DATA FOR THIS EXERCISE:
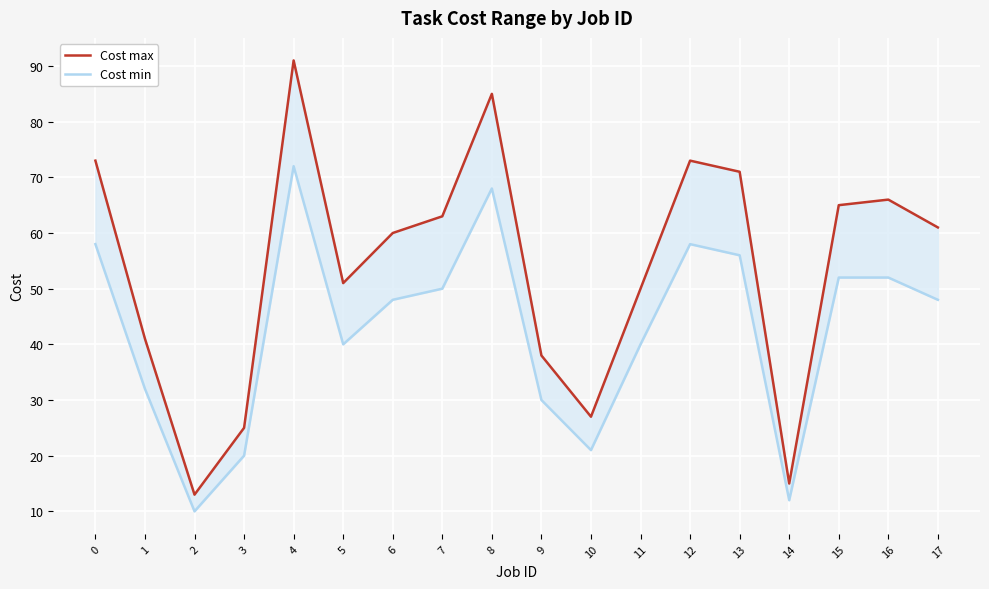

Is this an area chart (filled region under the line)?

No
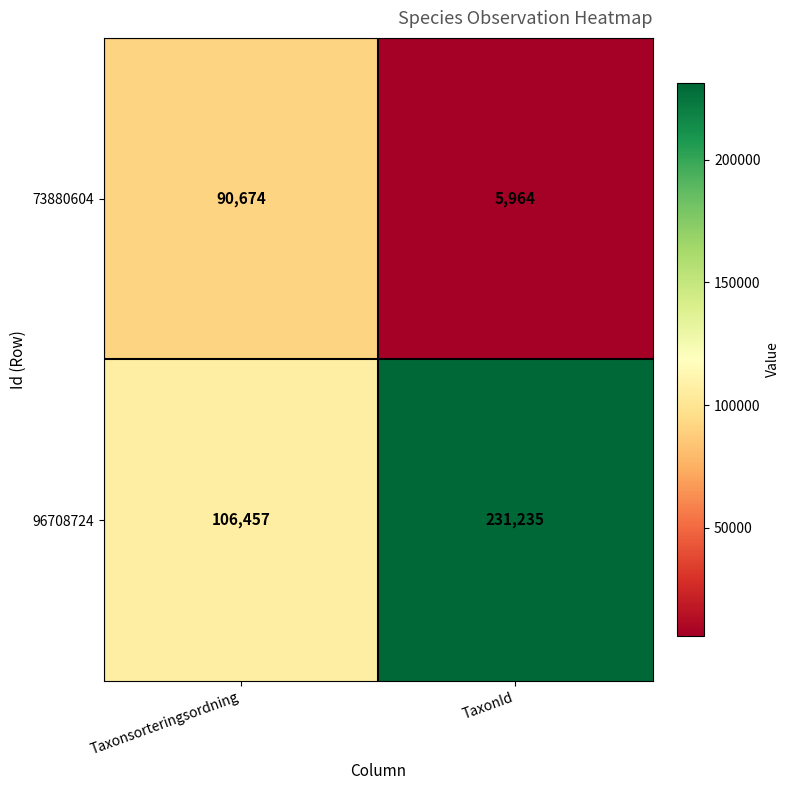

The value of 96708724 at Taxonsorteringsordning is 157542. True or false?

False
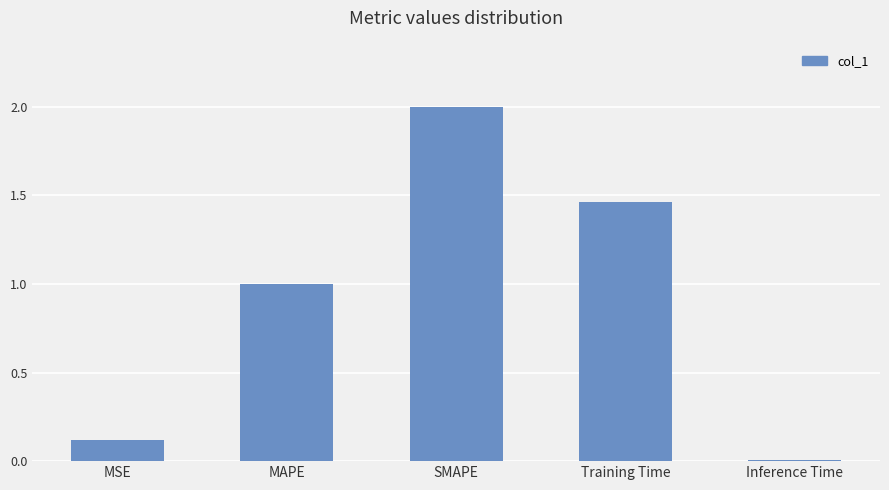

Rank the categories by value from lowest to highest.

Inference Time, MSE, MAPE, Training Time, SMAPE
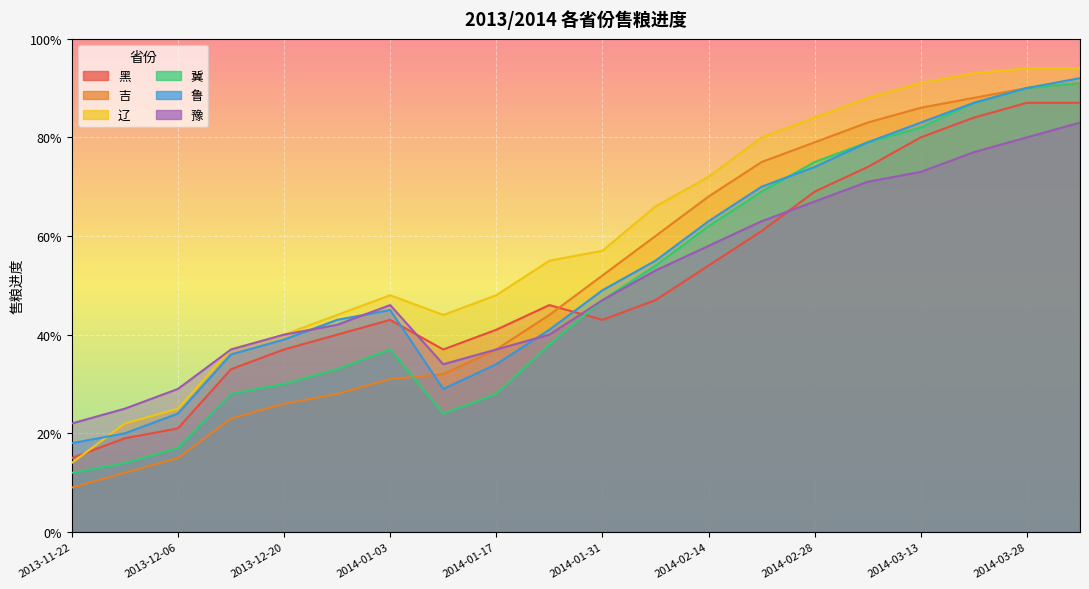

Where is the first local maximum for 冀?

2014-01-03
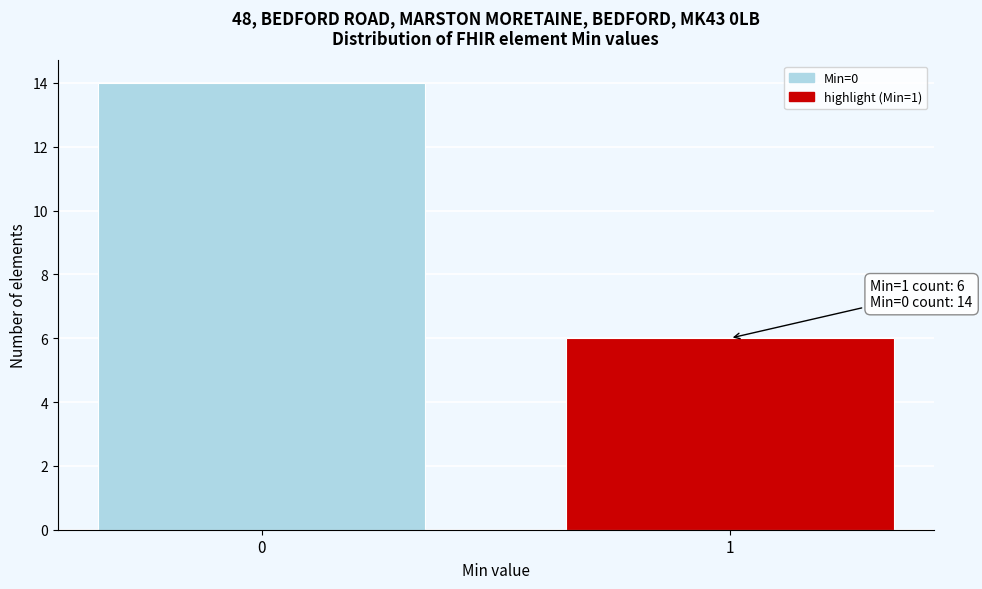

Reading left to right, transcribe all the data shown in this chart.

14	6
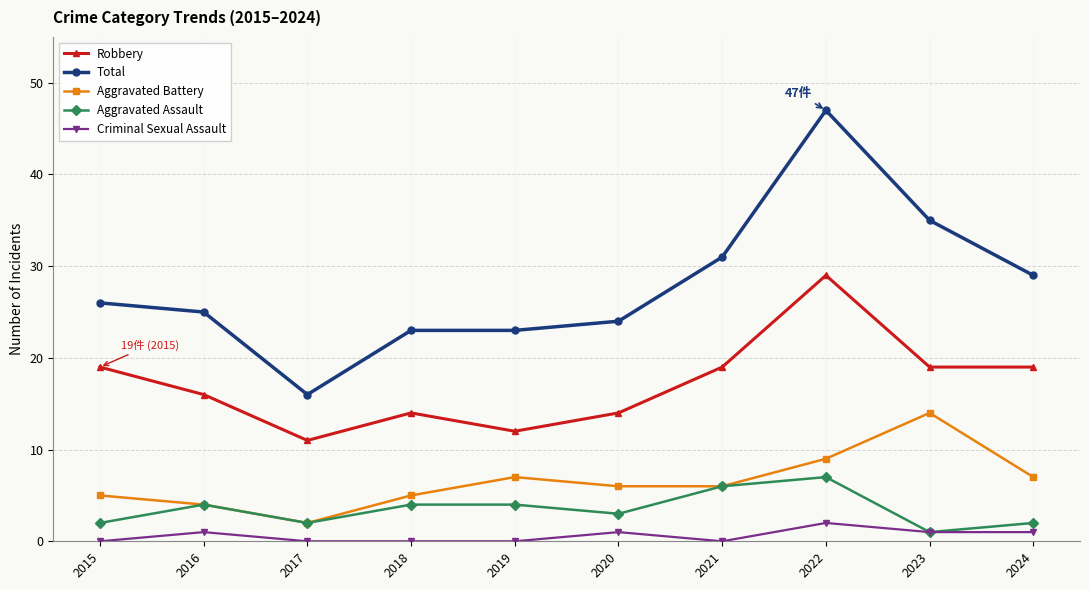

How many data points in Aggravated Assault are less than 4?

5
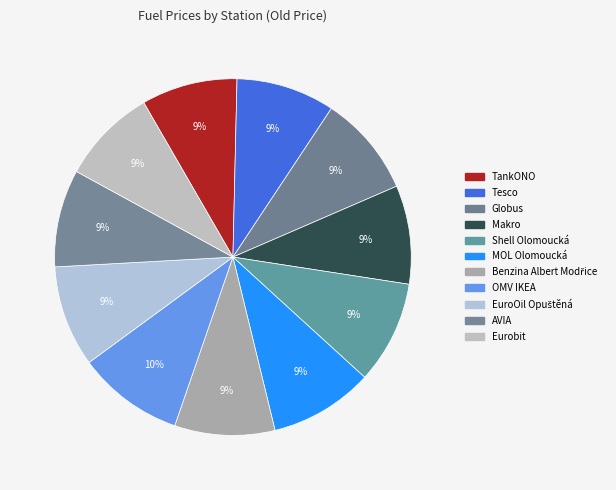

Rank the categories by value from highest to lowest.

OMV IKEA, MOL Olomoucká, Shell Olomoucká, Globus, EuroOil Opuštěná, Benzina Albert Modřice, Tesco, Makro, AVIA, TankONO, Eurobit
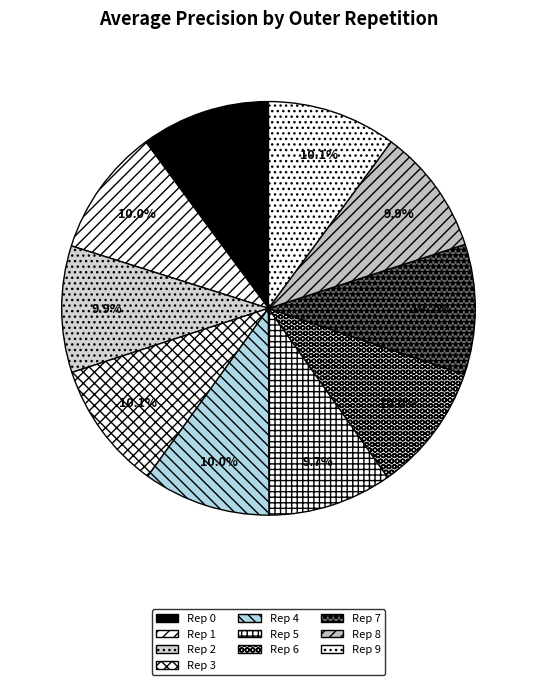

How many segments does this pie chart have?

10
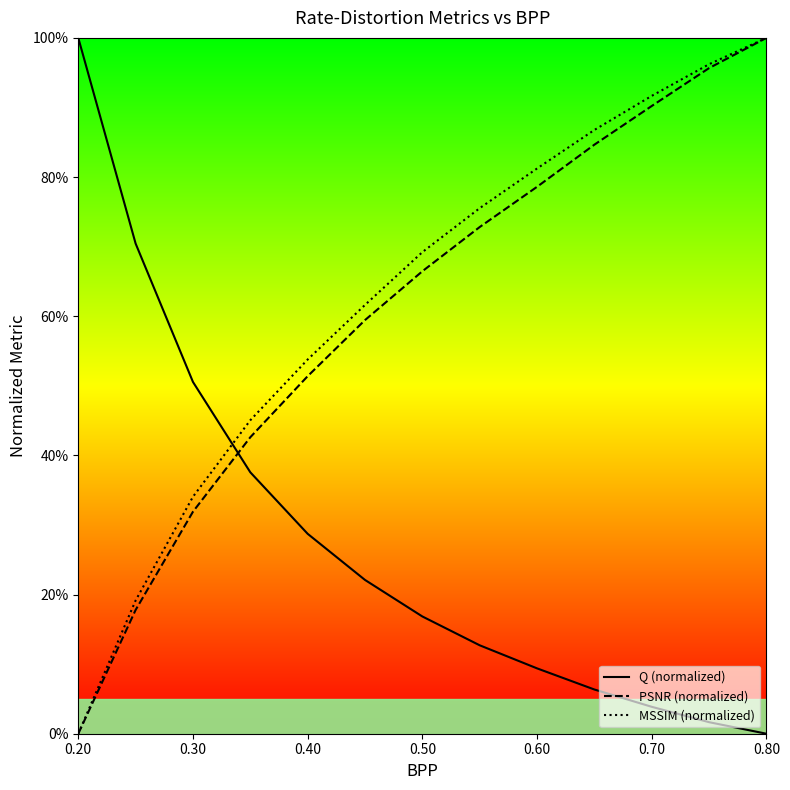

Which series changed the most between 0.30 and 0.60?

MSSIM (normalized)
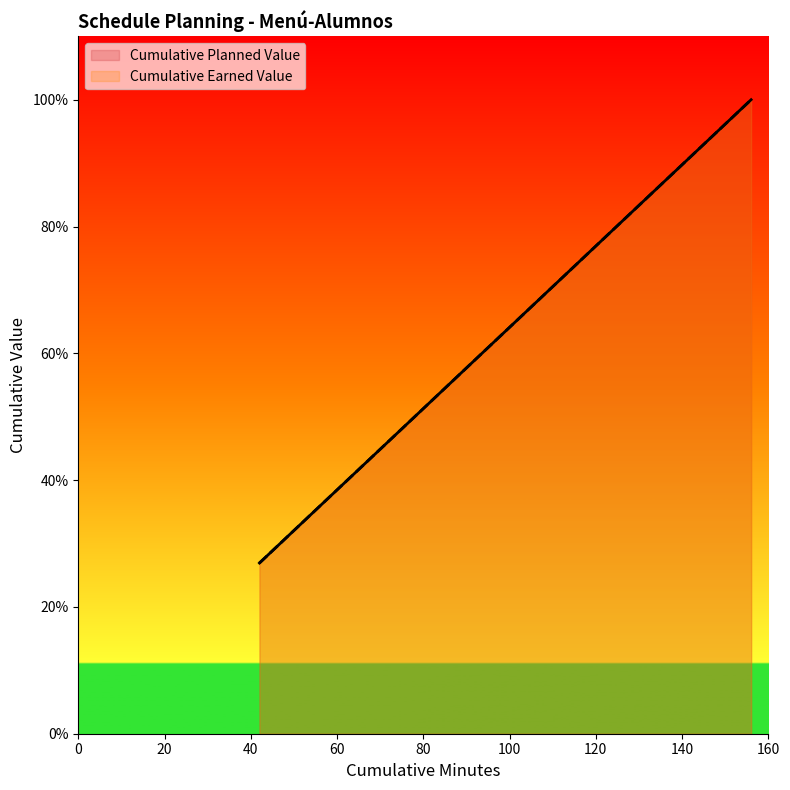

Where is Cumulative Earned Value nearest to the value 0?

42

TASK: Retype all of the data above line for line, without changing anything, and leave the pictures out.

RESULT FOR THIS EXERCISE:
Is this an area chart (filled region under the line)?

No

The value of 96708724 at Taxonsorteringsordning is 157542. True or false?

False

Rank the categories by value from lowest to highest.

Inference Time, MSE, MAPE, Training Time, SMAPE

Where is the first local maximum for 冀?

2014-01-03

Reading left to right, transcribe all the data shown in this chart.

14	6

How many data points in Aggravated Assault are less than 4?

5

Rank the categories by value from highest to lowest.

OMV IKEA, MOL Olomoucká, Shell Olomoucká, Globus, EuroOil Opuštěná, Benzina Albert Modřice, Tesco, Makro, AVIA, TankONO, Eurobit

How many segments does this pie chart have?

10

Which series changed the most between 0.30 and 0.60?

MSSIM (normalized)

Where is Cumulative Earned Value nearest to the value 0?

42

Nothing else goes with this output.